Villers Français

Quand je suis passé par Villers Cotterêt il y a deux ans, le château était en plein chantier pour en faire la Cité Internationale de la Langue Française. Celle-ci a depuis été achevée, inaugurée par Macron en octobre 2023, et je ne peux, en tant qu'amoureux de notre langue, qu'y retourner pour la visiter, par un superbe soleil de printemps. Avant de renaître dans ce nouveau lieu, le château connut des temps moins glorieux, caserne, dépôt de mendicité, puis maison de retraite. On y entre par la grande cour encadrée de deux longues ailes, avant de pénétrer dans le logis royal. Après l'avoir traversé, l'on se retrouve dans la Cour du Jeu de Paume, désormais couverte d'une verrière, et ornée d'un "ciel lexical", une centaine de mots accrochés au plafond en verre, choisis par les habitants et représentant toute la diversité du français. C'est très réussi et assez spectaculaire, même si l'on se tord un peu le cou pour déchiffrer ces mots aux larges lettres qui prolifèrent au-dessus de nos têtes.

Le parcours de visite occupe quinze salles du premier étage, et nous emmène à la chasse aux mots, pour un voyage dans la langue-monde qu'est le français : origine des mots, variantes régionales, prononciation au fil des siècles, extraits de films et de spectacles, tous les angles sont ouverts pour explorer notre langue, par des modes interactifs bien entendu, et tout cela est fort bien fait, tout en restant assez classique. Il y a du monde, et notamment un gros groupe scolaire d'une centaine de collégiens. C'est bien sûr très normal, et souhaitable, il faut simplement jongler avec les mouvements de cette horde qui vient tel un nuage de sauterelles s'abattre sur une salle et tous ses objets ! On retrouve aussi au fil du parcours le décor Renaissance, composé de l'escalier du roi et celui de la reine, de la chapelle, avec les symboles omniprésents du pouvoir royal, et bien entendu la fameuse salamandre de François Ier.
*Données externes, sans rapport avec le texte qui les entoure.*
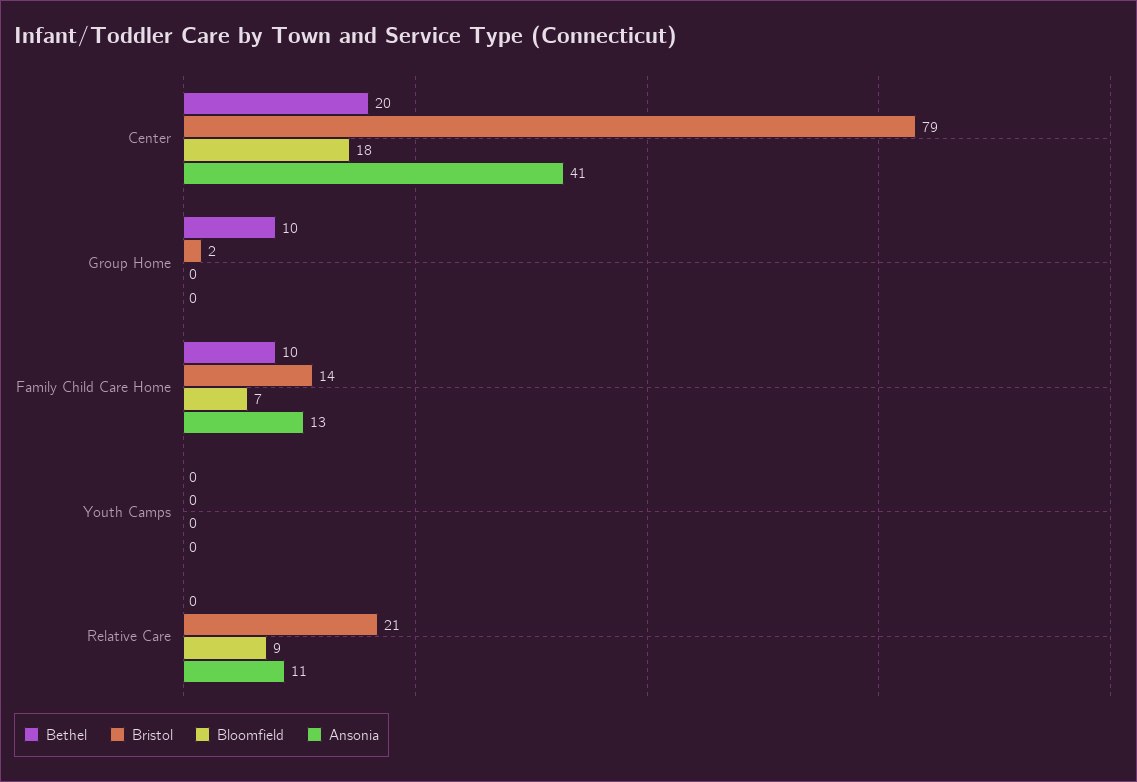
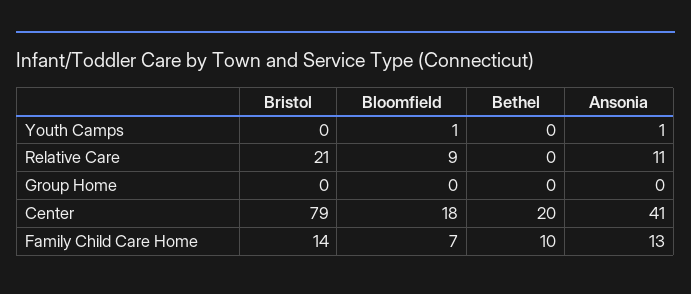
Bethel, Group Home: 10 -> 0
Bristol, Group Home: 2 -> 0
Bloomfield, Youth Camps: 0 -> 1
Ansonia, Youth Camps: 0 -> 1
Je fais ensuite un rapide tour de ville, passant derrière le château qui donne sur la forêt de Retz, et m'arrêtant déjeuner aux "Petits Plaisirs" non loin de là, cadre sympathique, bon fish and chips. Puis je repars vers l'abbaye de Longpont, mon but suivant dans la journée. J'ai souvent aperçu sur le bord de la RN2 le panneau indiquant cette destination, me promettant d'aller un jour y jeter un œil, voilà donc l'occasion. Notre-Dame de Longpont est une abbaye cistercienne en ruine, fondée en 1311, et dont il ne reste que le fronton principal avec sa rosace vide, à côté une des galeries du cloître, et quelques bâtiments, comme le chauffoir des moines, le cellier gothique, et plus récent le vestibule du XVIIIème. La porte d'entrée est fermée, je dois appeler pour que l'on vienne m'ouvrir, et je suis complètement seul avec l'abbaye rien que pour moi. Ces ruines d'abbaye sont souvent spectaculaires (je garde un souvenir ému de celle de Jumièges), et celle-ci n'y déroge pas, avec ses piliers qui grimpent au ciel, sa rosace ouvrant sur le grand bleu, les arbres qui poussent sur le site ou la mousse qui s'accroche aux pierres.
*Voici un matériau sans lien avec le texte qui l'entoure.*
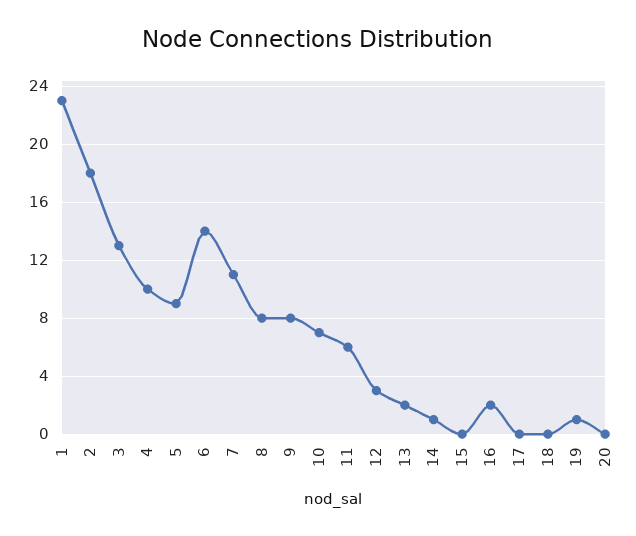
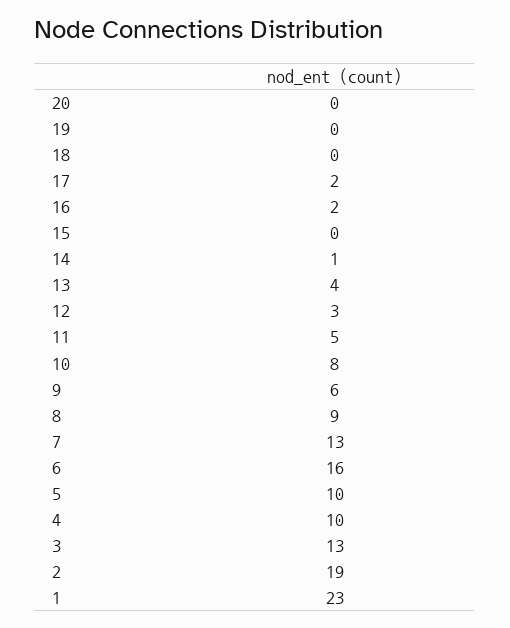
2: 18 -> 19
5: 9 -> 10
6: 14 -> 16
7: 11 -> 13
8: 8 -> 9
9: 8 -> 6
10: 7 -> 8
11: 6 -> 5
13: 2 -> 4
17: 0 -> 2
19: 1 -> 0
Non loin de là, la porte fortifiée de l'abbaye, avec ses quatre tourelles, est désormais au milieu du petit village de 200 habitants, et c'est là que je vais passer le nuit, dans l'Hôtel de l'Abbaye, joliment installé dans l'ancien prieuré. L'endroit a beaucoup de charme, même si la chambre est étroite, géré de manière familiale et dynamique, et je m'y attarde pour dîner le soir, sur la terrasse, avec vue directe sur la façade de l'abbaye, dans mon axe de vision.

Avant cela, je m'octroie une dernière visite en allant vers Soissons, à un autre château, celui de Septmonts, l'ancienne maison de campagne des Evêques de Soissons. Ce château de plaisance a aussi souffert, mais une partie a été restaurée pour composer un ensemble assez étonnant autour d'une vaste pelouse : le donjon qui pointe haut de ses 47 mètres sur 7 étages, la tour de défense carrée, le palais des évêques de style Renaissance, l'enceinte et ses tourelles, flanqués d'un vaste parc avec un arboretum. C'est un peu disparate et diablement original, on prend plaisir à contempler le panorama, et à flâner sous les frondaisons verdoyantes du parc.